I’d suggest that the union is to blame for leaving top teachers twisting in the wind. The union has structured the pay scale in such a way as to use the most experienced teachers as leverage to push salaries ever higher — to put a face on the folks receiving no raises.
I’d also dispute your assertion that teachers “don’t make a lot of money.” Public school teachers have enviable employment packages. On an hourly basis, y’all make $50 to $70 per hour. I know some argue that with your degrees and whatnot, you ought to be comparable to doctors and executives, but that’s simply not realistic… or fair to the many professionals who aren’t in a gilded class.
On the other hand, some teachers most definitely deserve to be very highly paid, based on their dedication and their talent.
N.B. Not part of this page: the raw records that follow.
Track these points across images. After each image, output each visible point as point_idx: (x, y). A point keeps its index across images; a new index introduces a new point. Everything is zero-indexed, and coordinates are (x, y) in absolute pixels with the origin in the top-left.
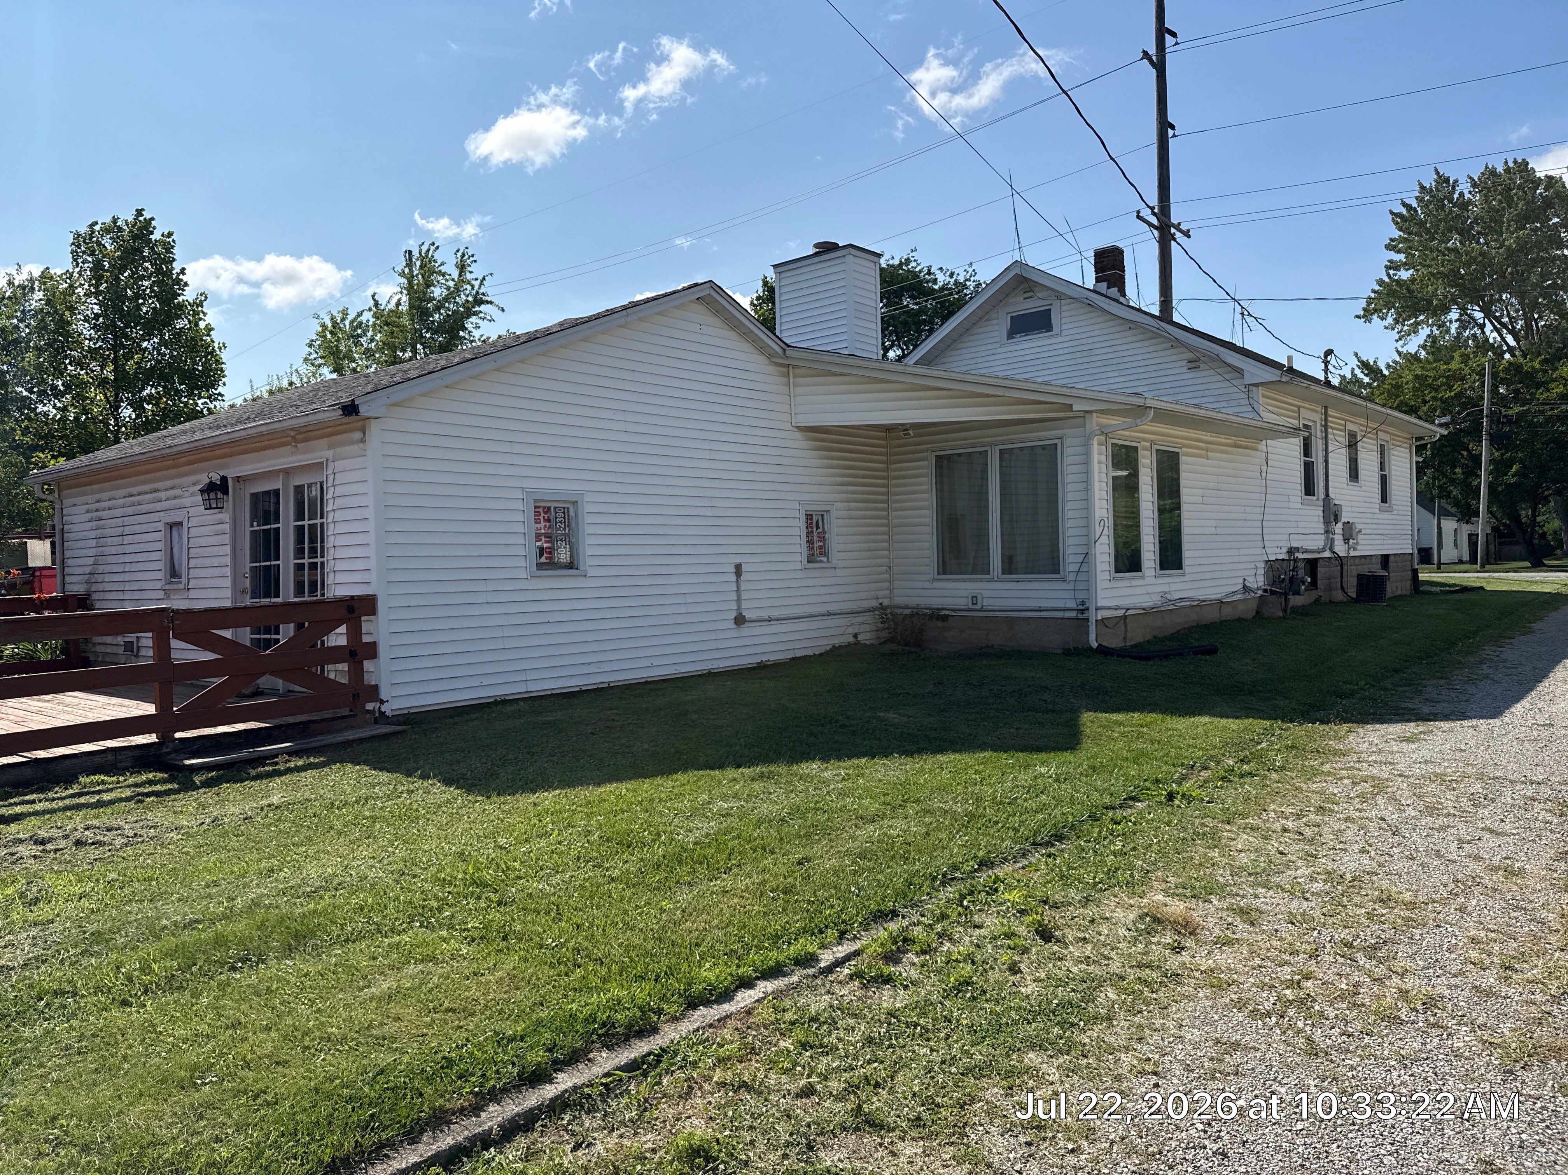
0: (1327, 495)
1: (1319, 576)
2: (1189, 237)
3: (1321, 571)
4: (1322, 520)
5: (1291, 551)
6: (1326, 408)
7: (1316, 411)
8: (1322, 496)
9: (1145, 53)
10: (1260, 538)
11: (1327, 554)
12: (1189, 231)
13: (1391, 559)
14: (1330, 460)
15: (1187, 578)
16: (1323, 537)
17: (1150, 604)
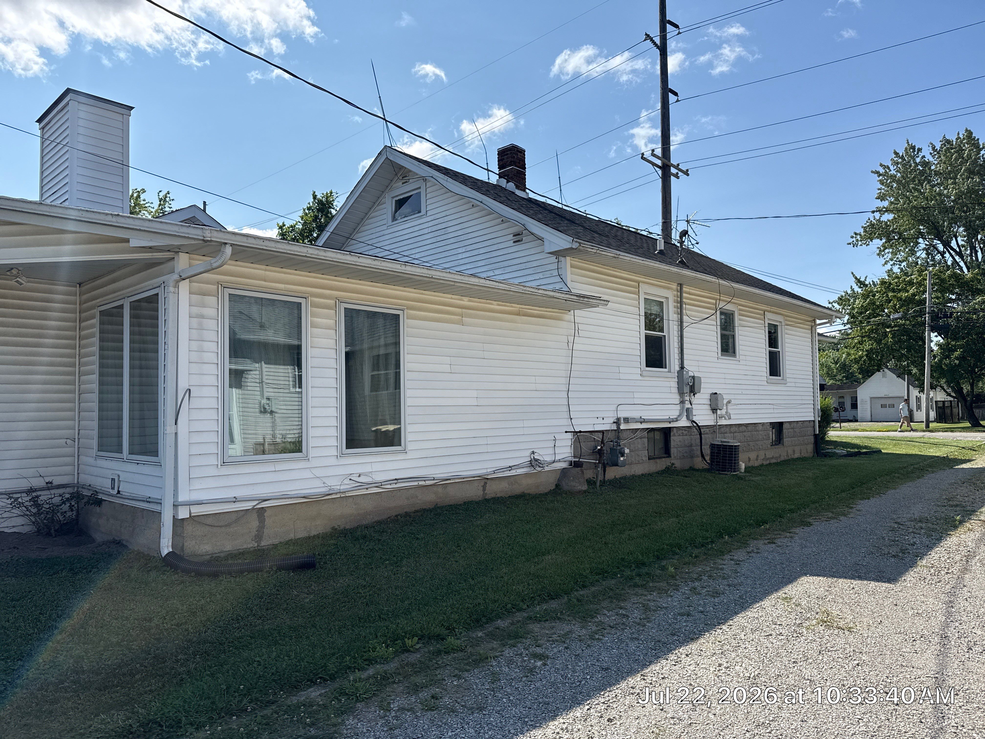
0: (682, 368)
1: (673, 444)
2: (688, 175)
3: (675, 440)
4: (676, 390)
5: (617, 422)
6: (681, 285)
7: (668, 288)
8: (676, 367)
9: (648, 37)
10: (566, 409)
11: (684, 423)
12: (687, 170)
13: (785, 426)
14: (685, 334)
15: (410, 455)
16: (678, 407)
17: (324, 490)
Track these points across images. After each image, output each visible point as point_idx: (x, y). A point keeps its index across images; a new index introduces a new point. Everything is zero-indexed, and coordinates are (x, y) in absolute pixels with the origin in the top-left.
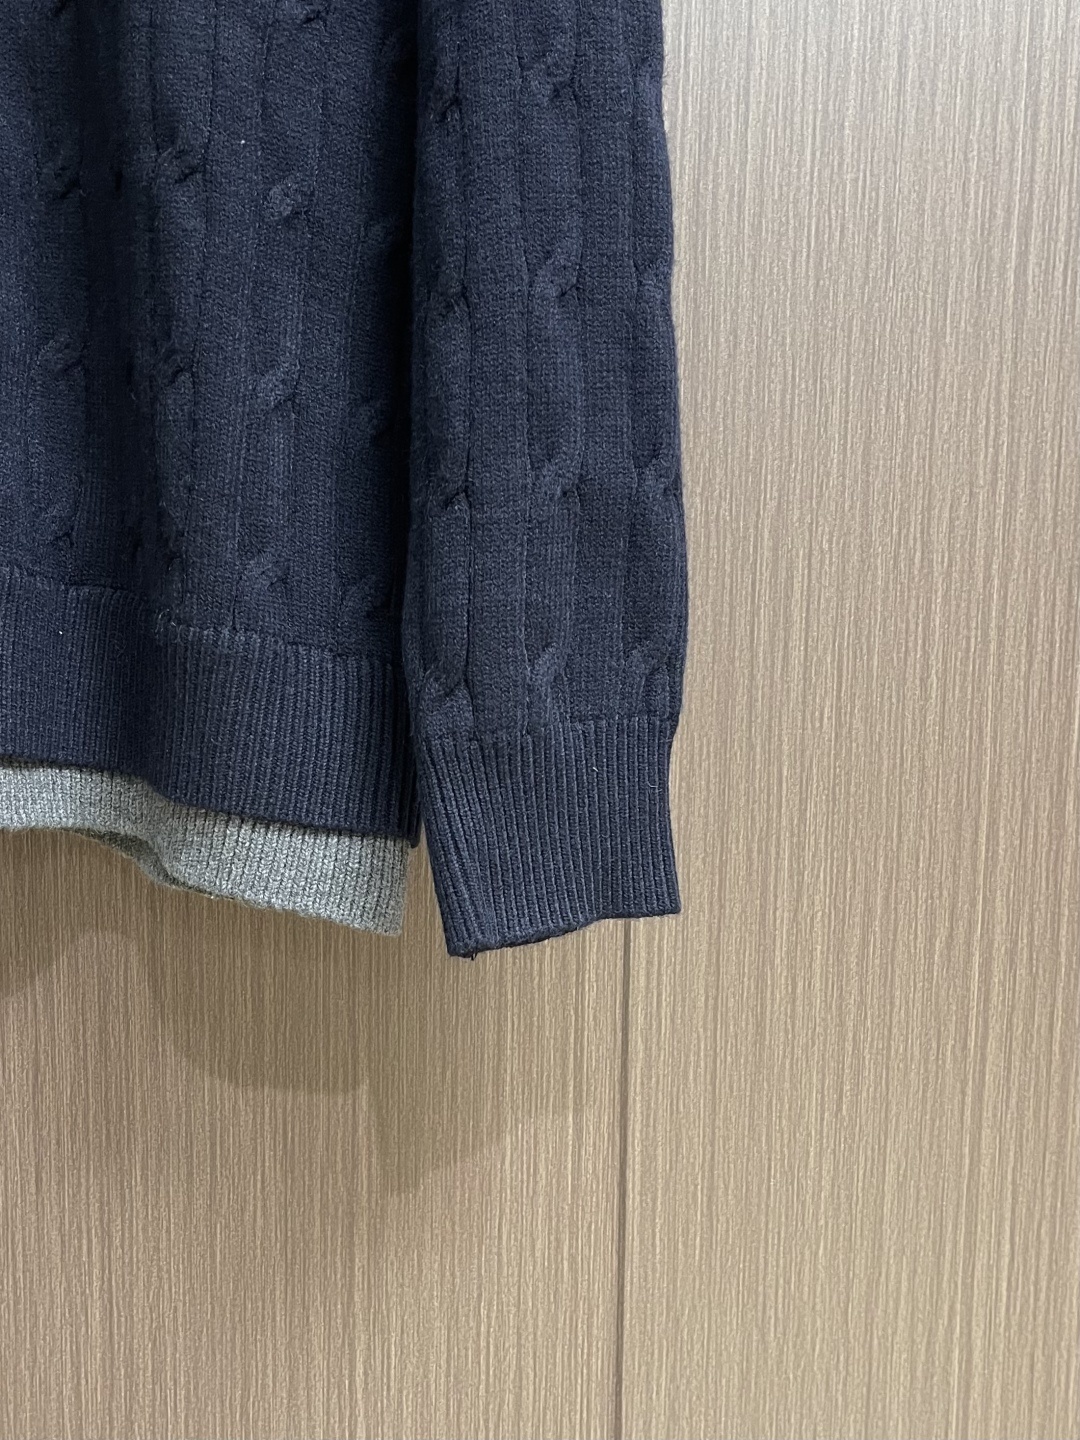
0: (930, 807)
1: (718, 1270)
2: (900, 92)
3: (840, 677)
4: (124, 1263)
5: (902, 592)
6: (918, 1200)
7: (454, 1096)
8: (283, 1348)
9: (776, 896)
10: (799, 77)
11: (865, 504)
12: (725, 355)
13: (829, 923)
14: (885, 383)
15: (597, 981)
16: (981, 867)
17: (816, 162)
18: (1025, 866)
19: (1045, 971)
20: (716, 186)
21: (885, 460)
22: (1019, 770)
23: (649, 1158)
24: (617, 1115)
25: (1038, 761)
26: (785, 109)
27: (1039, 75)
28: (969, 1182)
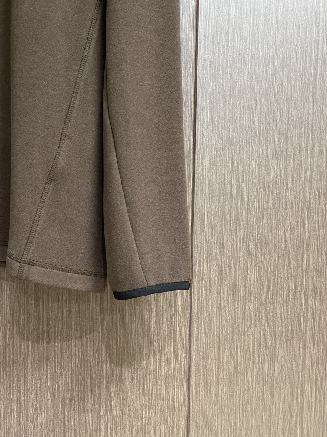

The problem, again, is the union, which won’t let us pay them what they deserve in order to make sure that other teachers get paid what they don’t deserve.
The unions go away when teachers stop supporting them and assenting to their tactics and worldview.

mikeinRI
mikeinRI
12 years ago

losing interest, I am a public school teacher. And although I find it hard to believe, I guess you can call me a veteran, having taught for 17 years now. I must state emphatically that I am paid very well. Yes, I work long hours, much longer than any contract suggests. But I also have the option of saying “not tonight” when I am exhausted or in need of a break. I am not working today, nor tomorrow or Friday because of Thanksgiving. I have a week and a half at Christmas, a week in February, another in April, and 10 weeks in the summer. Compare that to any vacation schedule in the private sector. I also receive some of the best benefits available anywhere, and as you get older, you realize just how important these benefits are! And we could talk forever about job security. I love my job, and enjoy spending the extra hours providing the most I can to the kids who deserve it. I appreciate your passion “losing”, but please don’t let that lead you to whining and complaining. We have great jobs, and our pay and benefits are more than fair. On the flip side we must learn to ignore some. Their hostility reveals how little they know about the profession. Teaching is a very difficult job, emotionally and physically, and certainly not a profession where success is easy. Reasonable people outside education often say “I could never do your job” and they are probably right. I feel the same way about nursing, or retail management, or carpentry, or firefighting. I could never do those jobs, but thankfully there are people who can and do. As a final note, I think we can “just get rid of it” in some ways. Teachers should demand from… Read more »

thinkaboutit
thinkaboutit
12 years ago

I’m impressed that Pat Crowley is on this thread. I’m not sure if this is naive or not, but I would really like his input – seriously – on what he thinks need to be done to improve education in this state, especially given the constraints at hand. If he is interested, can we start another post on this?

Alfred
Alfred
12 years ago

Laughable,.. why would you want his input?
All Mr. Crowley does is spread gossip and slander about anyone he can.